= Exercise =
Transcribe the line holding "Figure 14. A" together with every line after it, through the end of the records, exactly and with no pictures.

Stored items
☆ ☆ ☆

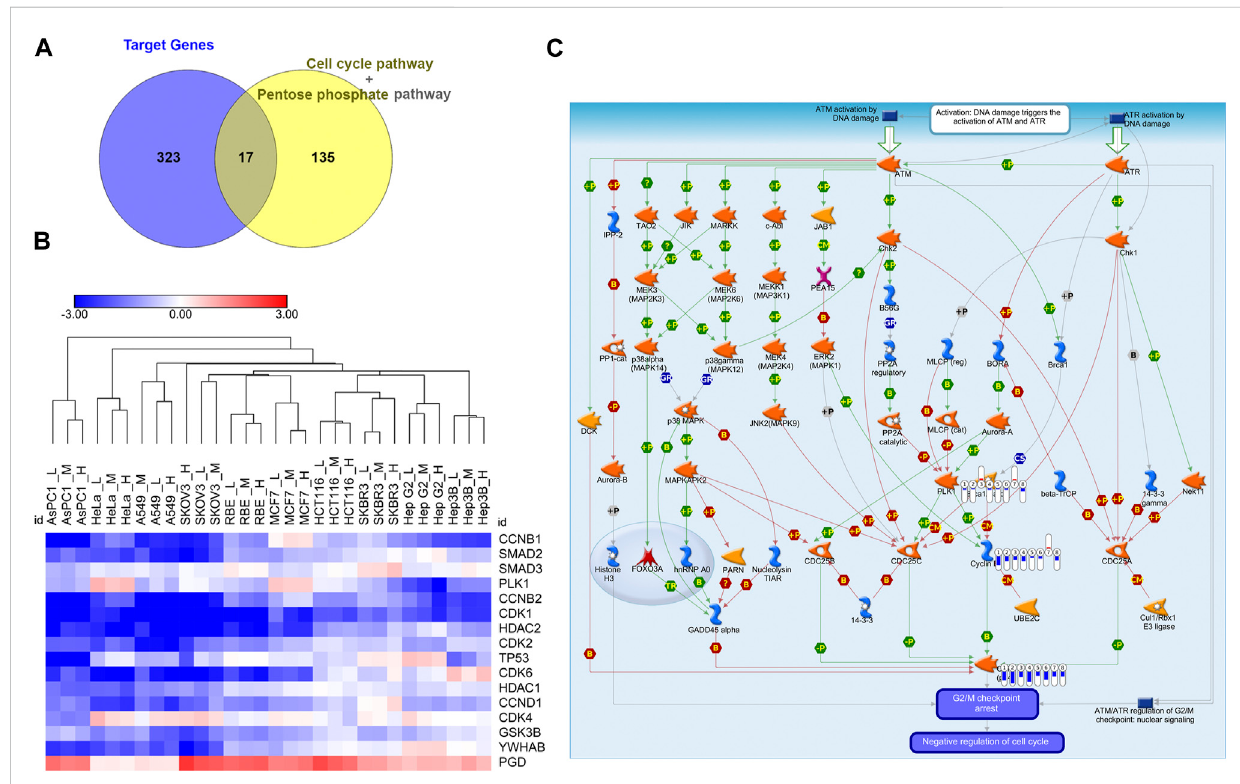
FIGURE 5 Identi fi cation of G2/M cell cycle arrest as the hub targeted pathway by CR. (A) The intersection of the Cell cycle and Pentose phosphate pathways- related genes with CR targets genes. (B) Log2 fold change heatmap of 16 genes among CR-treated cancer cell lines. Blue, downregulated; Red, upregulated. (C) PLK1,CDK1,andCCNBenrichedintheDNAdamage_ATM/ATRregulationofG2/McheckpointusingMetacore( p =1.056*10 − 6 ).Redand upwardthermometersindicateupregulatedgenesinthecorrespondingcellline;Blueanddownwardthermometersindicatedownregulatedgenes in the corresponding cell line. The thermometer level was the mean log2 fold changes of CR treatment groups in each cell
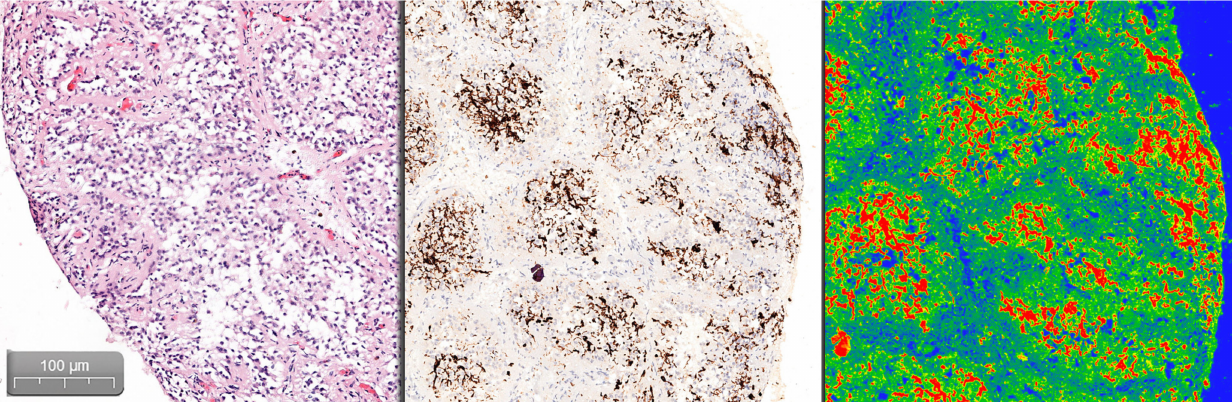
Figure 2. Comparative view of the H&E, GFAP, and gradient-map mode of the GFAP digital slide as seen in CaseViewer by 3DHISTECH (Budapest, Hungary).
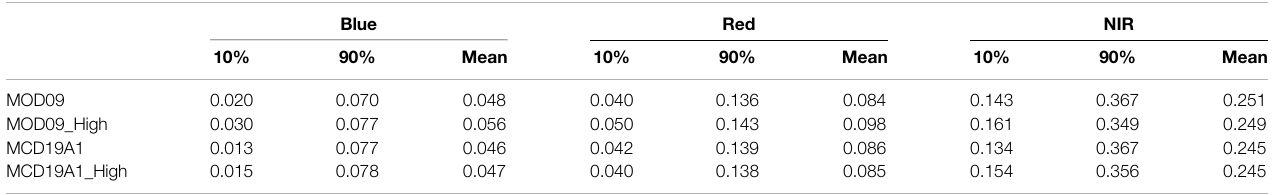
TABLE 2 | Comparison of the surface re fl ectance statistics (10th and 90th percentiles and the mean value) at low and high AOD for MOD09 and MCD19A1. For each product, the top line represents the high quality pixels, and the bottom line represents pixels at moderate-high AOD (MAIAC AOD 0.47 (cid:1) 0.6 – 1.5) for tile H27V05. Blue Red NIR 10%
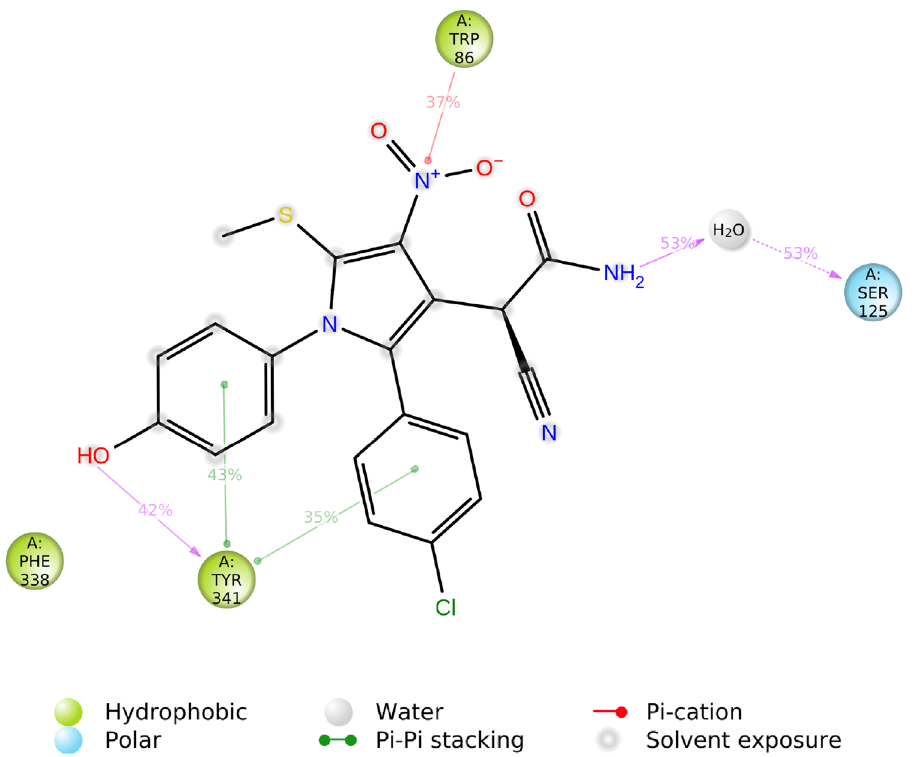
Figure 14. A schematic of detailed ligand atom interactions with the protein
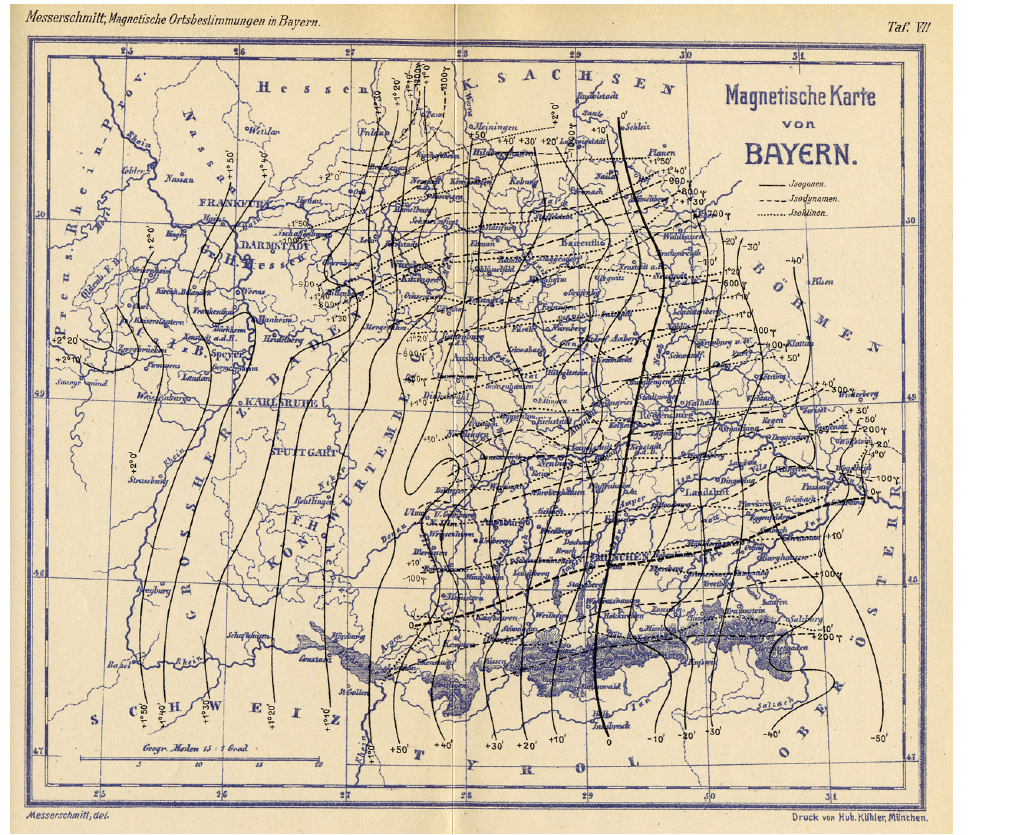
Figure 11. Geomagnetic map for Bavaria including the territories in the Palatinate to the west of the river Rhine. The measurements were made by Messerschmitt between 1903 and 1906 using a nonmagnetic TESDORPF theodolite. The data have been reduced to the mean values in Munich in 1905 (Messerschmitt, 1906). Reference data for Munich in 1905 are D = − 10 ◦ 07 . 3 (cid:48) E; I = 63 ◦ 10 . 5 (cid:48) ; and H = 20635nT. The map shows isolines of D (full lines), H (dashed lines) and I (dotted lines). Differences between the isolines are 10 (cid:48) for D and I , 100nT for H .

☆ ☆ ☆

= Answer to this exercise =
Figure 14. A schematic of detailed ligand atom interactions with the protein
Figure 11. Geomagnetic map for Bavaria including the territories in the Palatinate to the west of the river Rhine. The measurements were made by Messerschmitt between 1903 and 1906 using a nonmagnetic TESDORPF theodolite. The data have been reduced to the mean values in Munich in 1905 (Messerschmitt, 1906). Reference data for Munich in 1905 are D = − 10 ◦ 07 . 3 (cid:48) E; I = 63 ◦ 10 . 5 (cid:48) ; and H = 20635nT. The map shows isolines of D (full lines), H (dashed lines) and I (dotted lines). Differences between the isolines are 10 (cid:48) for D and I , 100nT for H .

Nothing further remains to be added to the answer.